Она внимательно посмотрела на Алену, потом пристально вгляделась в ее лицо и спросила:
– Вы, – она назвала фамилию Алены. Мы что-то читали ваше. Помнишь, Карен? Год назад. Там и фотография ваша была. Кажется, это было эссе об этих идиотах – «биорисовальщиках». Представляете, – Валентина заговорила громче, обращаясь ко всем нам, – придумали новое течение. Рисуют молоком, кефиром, где-то слайсы мяса или сыра лепят. Потом под стекло – и к людям!
– Долго такая живопись держится? – задал вопрос Алексей.
– Не очень, – ответил Карен, – плесень – лучший критик. Ничего не говорит, ничего не пишет. Просто все жрет.
– Но ваша статья, – он обратил взгляд к Алене, – мощнее плесени. Вы так тонко, так изящно с ними расправились. В общем чисто по-женски не оставили камня на камне.
Я впервые увидел, что Алена может смущаться. Я это понял по ее еле дрогнувшим губам, небольшой ямочке, возникшей на щеке, и глазам, которые она спрятала в квадратное око стакана.
– Спасибо, мне приятно, что вы читали.
– Читали, не то слово! Радовались, наслаждались, – Карен болтал остатками настойки в стакане.
– У вас есть стиль – сдержанный, точный, со взглядом в перспективу, – продолжила Валентина таким голосом, как будто диктовала статью.
– Как у Коко Шанель – маленькое черное платье, но – в журналистике, – прервал ее Карен. – Ну, что, не пора рыбу переворачивать?
Я заметил, что при упоминании француженки ресницы Алены дрогнули, а темные зрачки метнулись в сторону Алексея.
– К маленькому черному платью нужен бриллиант. Идеально, если им становится сама женщина. В данном случае – автор, – добавил я, не сбившись ни разу. Мне редко приходится говорить среди интеллектуалов. Обычно я их фотографирую, потом смотрю на снимки и раздумываю: в чем же проявляется интеллект. Фотография – честное искусство.

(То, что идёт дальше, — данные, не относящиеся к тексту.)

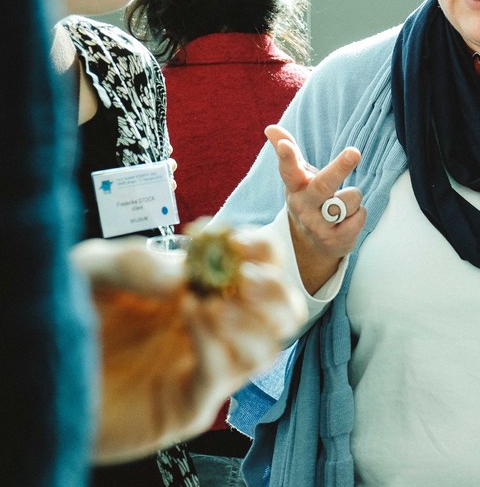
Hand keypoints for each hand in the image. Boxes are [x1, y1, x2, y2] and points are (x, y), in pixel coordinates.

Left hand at [71, 233, 305, 463]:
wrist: (32, 376)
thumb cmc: (62, 321)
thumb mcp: (91, 271)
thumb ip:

В ответ на мои слова Алена бросила на меня уничижительный взгляд:
– Коко Шанель, между прочим, сказала, что роскошь – это вызов не бедности, а вульгарности, – и она снова махнула ресницами в сторону Алексея.
А он в это время поворачивал решетку, поливал чем-то куски рыбы, снова поворачивал и чем-то поливал. Другими словами – колдовство было в разгаре.

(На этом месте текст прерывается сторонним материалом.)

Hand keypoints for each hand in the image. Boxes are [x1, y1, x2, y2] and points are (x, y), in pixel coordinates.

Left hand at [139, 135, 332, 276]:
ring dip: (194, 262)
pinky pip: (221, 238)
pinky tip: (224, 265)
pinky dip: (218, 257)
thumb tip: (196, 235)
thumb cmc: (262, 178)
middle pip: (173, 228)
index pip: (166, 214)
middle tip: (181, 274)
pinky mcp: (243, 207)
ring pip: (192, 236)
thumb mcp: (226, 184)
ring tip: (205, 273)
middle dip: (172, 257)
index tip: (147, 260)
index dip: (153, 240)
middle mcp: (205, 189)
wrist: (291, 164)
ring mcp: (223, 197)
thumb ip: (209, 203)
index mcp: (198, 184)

– Мы, кстати, за знакомство так и не выпили. Первый тост ведь за здоровье был, тост землепашцев, – сказал Карен, подливая в стаканы из бутылки с красным сургучом на горлышке.
Чокнулись, сдвинув стаканы над чуркой с хлебом.
– Карен, просто художник. Муж мадам, – Карен церемонно склонил голову в сторону Валентины.
Валентина полезла в карман, вынула кожаную визитницу, достала две карточки и протянула одну Алене, вторую мне. "Галлерея…", директор, – прочитал я. Стал понятен ее интерес к живописи, к художникам, к алениному творчеству в том числе.
– Готово, – Алексей снял с углей решетку и по дуге, рассыпая по воздуху клочья дымка и запаха, перенес ее к нам.